O Prof. Alexsandro Henrique, do curso de Análise e Desenvolvimento de Sistemas do Centro Universitário Tiradentes (Unit-PE) — localizado na Imbiribeira, ao lado do Geraldão — explica que a segurança cibernética é um dos pilares da tecnologia atual. “Hoje em dia, não existem fronteiras definidas, digitalmente falando. Empresas e governos precisam entender como isso acontece e compreender que a segurança é um dever individual e coletivo”, comenta.
Medidas práticas
Para que a segurança cibernética seja eficaz, é necessário adotar uma série de medidas técnicas e comportamentais. Entre elas, destacam-se o uso de antivírus e firewalls, a criptografia de dados, a autenticação multifator e o monitoramento constante de redes. Além disso, a educação e o treinamento dos usuários são importantes, já que muitas violações ocorrem por descuido ou desconhecimento.

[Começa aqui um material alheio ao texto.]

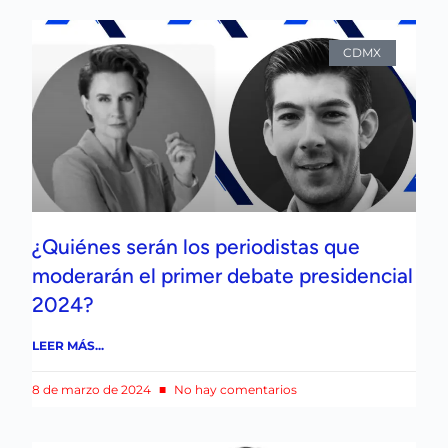
CDMX
¿Quiénes serán los periodistas que
moderarán el primer debate presidencial
2024?
LEER MÁS...
8 de marzo de 2024
No hay comentarios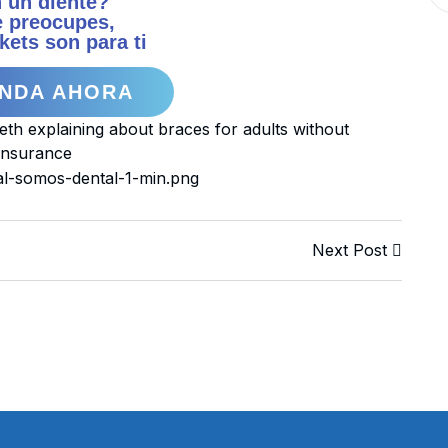
 un diente?
e preocupes,
kets son para ti
NDA AHORA
Next Post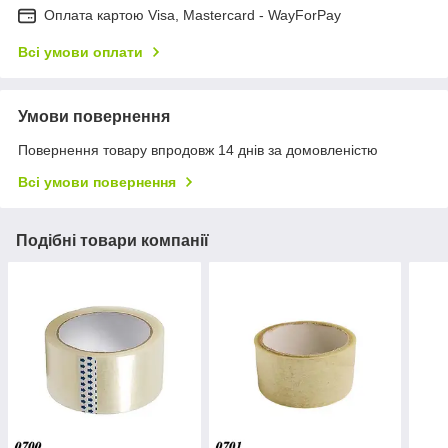
Оплата картою Visa, Mastercard - WayForPay
Всі умови оплати
Умови повернення
Повернення товару впродовж 14 днів за домовленістю
Всі умови повернення
Подібні товари компанії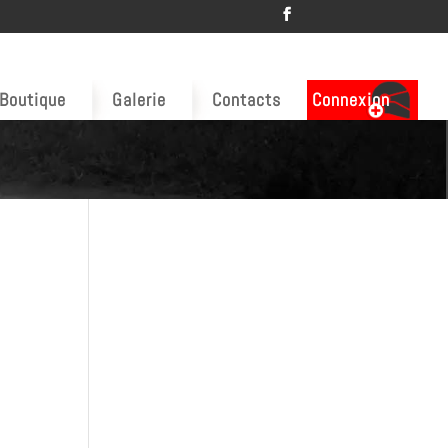
Boutique
Galerie
Contacts
Connexion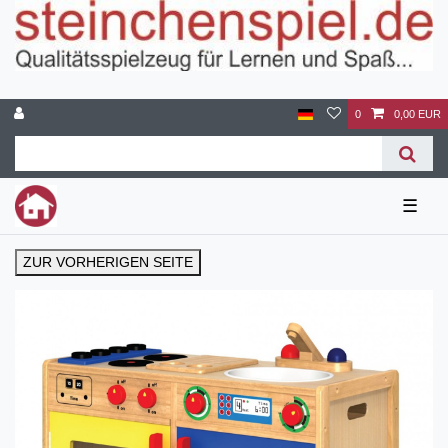
0
0,00 EUR
☰
ZUR VORHERIGEN SEITE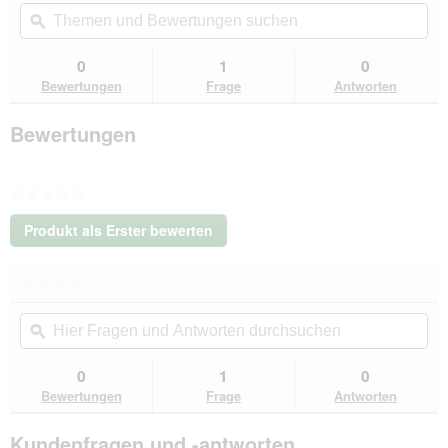
Themen
Th
Beurteilungswert
und
ϙ
un
für
Tierlando
Bewertungen
Be
CARLOS
suchen
su
0
1
0
Ortho-
Bewertungen
Frage
Antworten
Medic
-
Orthopädische
Bewertungen
Hundematte
dunkelrot
1,5
m,
★★★★★
6
cm,
Kein
1
Produkt als Erster bewerten
Beurteilungswert
m
.
Mit
★★★★★
★★★★★
dieser
Kein
Aktion
Hier
Hie
Beurteilungswert
wird
Fragen
ϙ
Fra
für
ein
Tierlando
und
un
modales
CARLOS
Antworten
Ant
0
1
0
Dialogfeld
Ortho-
durchsuchen
du
Bewertungen
Frage
Antworten
Medic
geöffnet.
-
Orthopädische
Kundenfragen und -antworten
Hundematte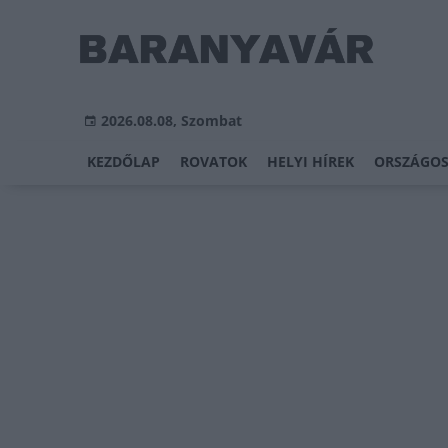
2026.08.08, Szombat
KEZDŐLAP
ROVATOK
HELYI HÍREK
ORSZÁGOS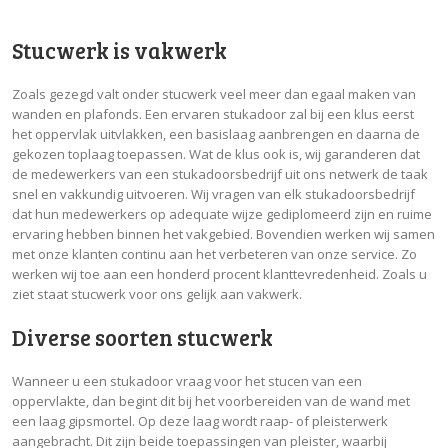
Stucwerk is vakwerk
Zoals gezegd valt onder stucwerk veel meer dan egaal maken van
wanden en plafonds. Een ervaren stukadoor zal bij een klus eerst
het oppervlak uitvlakken, een basislaag aanbrengen en daarna de
gekozen toplaag toepassen. Wat de klus ook is, wij garanderen dat
de medewerkers van een stukadoorsbedrijf uit ons netwerk de taak
snel en vakkundig uitvoeren. Wij vragen van elk stukadoorsbedrijf
dat hun medewerkers op adequate wijze gediplomeerd zijn en ruime
ervaring hebben binnen het vakgebied. Bovendien werken wij samen
met onze klanten continu aan het verbeteren van onze service. Zo
werken wij toe aan een honderd procent klanttevredenheid. Zoals u
ziet staat stucwerk voor ons gelijk aan vakwerk.
Diverse soorten stucwerk
Wanneer u een stukadoor vraag voor het stucen van een
oppervlakte, dan begint dit bij het voorbereiden van de wand met
een laag gipsmortel. Op deze laag wordt raap- of pleisterwerk
aangebracht. Dit zijn beide toepassingen van pleister, waarbij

O ramo tem ligação direta com a graduação em Análise e Desenvolvimento de Sistemas, já que os profissionais formados nesse curso são capacitados para projetar, desenvolver e manter sistemas computacionais seguros. Durante a formação, os estudantes aprendem sobre arquitetura de sistemas, banco de dados, redes e também sobre princípios de segurança da informação. Profissionais da área criam soluções que levam em conta a proteção dos dados e a prevenção de vulnerabilidades, tanto para empresas quanto para órgãos públicos.